### PROBLEM TO WORK ON
When you find the word "back" in a line of the entries, please copy the whole line.

Stored items from a collection:
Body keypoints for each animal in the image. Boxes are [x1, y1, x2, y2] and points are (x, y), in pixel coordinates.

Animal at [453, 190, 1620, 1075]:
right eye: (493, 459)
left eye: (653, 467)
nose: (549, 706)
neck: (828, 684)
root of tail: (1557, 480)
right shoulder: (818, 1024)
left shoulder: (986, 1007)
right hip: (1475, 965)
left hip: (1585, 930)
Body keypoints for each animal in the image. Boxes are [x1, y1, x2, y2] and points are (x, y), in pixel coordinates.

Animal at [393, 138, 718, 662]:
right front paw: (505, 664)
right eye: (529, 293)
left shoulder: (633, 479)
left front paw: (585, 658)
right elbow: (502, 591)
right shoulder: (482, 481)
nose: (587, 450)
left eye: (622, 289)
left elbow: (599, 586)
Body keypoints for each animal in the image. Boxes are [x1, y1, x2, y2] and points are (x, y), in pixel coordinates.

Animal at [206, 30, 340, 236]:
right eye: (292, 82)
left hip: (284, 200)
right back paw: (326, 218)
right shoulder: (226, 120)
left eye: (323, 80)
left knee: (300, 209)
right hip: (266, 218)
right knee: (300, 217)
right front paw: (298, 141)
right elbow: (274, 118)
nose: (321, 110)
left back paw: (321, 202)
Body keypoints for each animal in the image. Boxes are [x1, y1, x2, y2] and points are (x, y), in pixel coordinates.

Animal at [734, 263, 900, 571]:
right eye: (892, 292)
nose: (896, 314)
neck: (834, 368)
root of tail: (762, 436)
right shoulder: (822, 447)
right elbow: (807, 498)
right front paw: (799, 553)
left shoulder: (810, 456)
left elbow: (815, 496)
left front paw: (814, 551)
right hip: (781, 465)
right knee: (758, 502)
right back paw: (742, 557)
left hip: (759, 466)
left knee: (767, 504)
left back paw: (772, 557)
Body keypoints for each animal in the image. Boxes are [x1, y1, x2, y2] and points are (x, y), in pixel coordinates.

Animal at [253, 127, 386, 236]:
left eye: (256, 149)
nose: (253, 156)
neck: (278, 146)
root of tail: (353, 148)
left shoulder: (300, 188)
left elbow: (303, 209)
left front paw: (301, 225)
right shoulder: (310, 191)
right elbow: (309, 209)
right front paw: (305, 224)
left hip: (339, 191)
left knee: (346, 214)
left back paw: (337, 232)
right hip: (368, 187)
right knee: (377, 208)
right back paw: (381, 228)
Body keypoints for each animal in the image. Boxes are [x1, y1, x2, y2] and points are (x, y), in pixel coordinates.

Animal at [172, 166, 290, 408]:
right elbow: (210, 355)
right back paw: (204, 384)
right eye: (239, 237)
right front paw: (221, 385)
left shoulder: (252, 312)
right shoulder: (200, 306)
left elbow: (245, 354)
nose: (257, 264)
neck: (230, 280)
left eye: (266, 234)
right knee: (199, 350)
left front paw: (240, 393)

### ANSWER TO THE PROBLEM
right back paw: (326, 218)
left back paw: (321, 202)
right back paw: (742, 557)
left back paw: (772, 557)
left back paw: (337, 232)
right back paw: (381, 228)
right back paw: (204, 384)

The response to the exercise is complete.